OSS has operated in Wilmington since 1997. The program is a partnership between the Wilmington Police Department and the Delaware Department of Corrections (DOC) that allows police and probation officers to jointly monitor Delawareans on probation. In 2022, ACLU-DE conducted an extensive investigation into the program that revealed its ineffectiveness and complete lack of reporting and oversight. Since its inception, OSS has failed to improve public safety in the city. Instead, it has largely been used as a tool to harass and terrorize Black communities in Wilmington by circumventing people’s Fourth Amendment rights.

Under the Fourth Amendment, police officers must have reasonable grounds to believe a crime or violation has been or is about to be committed in order to stop pedestrians and vehicles. Frisks and searches may only be conducted when there is reasonable suspicion that a person is armed and dangerous, or there is full probable cause. Wilmington residents have reported officers illegally entering their homes, using excessive physical force, and conducting unlawful searches - all without warrants.

The Equal Protection Clause of the Fourteenth Amendment prohibits racially discriminatory law enforcement practices. Yet there exist large racial disparities in police conduct in Wilmington. Arrest records among a selection of OSS officers between the period of June 2019 and May 2020 showed the officers arrested 58 Black motorists and only one white motorist for traffic-related charges.

Despite OSS officers continually violating these constitutional rights, the WPD has deliberately failed to monitor these officers and discipline those who engage in unconstitutional conduct. The department has also failed to record and preserve information relating to this misconduct.

"The absolute lack of oversight combined with a blatant disregard for the rights and well-being of the public is shameful,” said Dwayne Bensing, legal director at the ACLU-DE. “This kind of policing isn't providing protection or public safety—it's an abuse of power that needs to be stopped."

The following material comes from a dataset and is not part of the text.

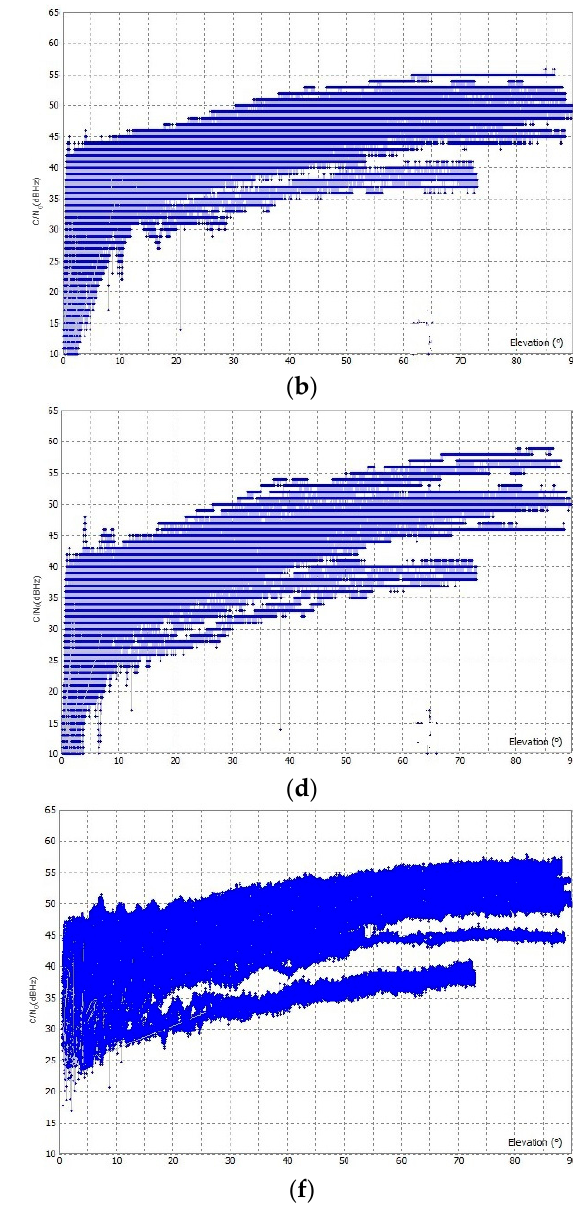
Figure 4. C/N 0 for observations in F1 and F2 frequency in the open sky: ( a ) F1 C/N 0 for LC − 1, ( b ) F2 C/N 0 for LC − 1, ( c ) F1 C/N 0 for LC − 2, ( d ) F2 C/N 0 for LC − 2, ( e ) F1 C/N 0 for GD − 1, and ( f ) F2 C/N 0 for GD − 1.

NAACP-DE and its members are harmed by the WPD’s policies, and the unconstitutional practices described by the lawsuit impede the organization’s goals and directives.

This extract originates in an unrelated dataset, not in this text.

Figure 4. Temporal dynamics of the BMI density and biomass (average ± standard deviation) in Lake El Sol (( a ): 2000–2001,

“It is long past time for the WPD to be held accountable for the terror they've instilled in our communities with their racially discriminatory practices,” stated the Delaware State NAACP and Wilmington NAACP. “We're demanding justice on behalf of those who have been harmed, intimidated, and disrespected by these officers.”

ACLU-DE is joined by cooperating counsel David Rudovsky of Kairys, Rudovsky, Messing, Feinberg & Lin LLP and John Freedman of Arnold & Porter Kaye Scholer LLP. The Delaware Office of Defender Services has worked with cooperating counsel as a consulting expert.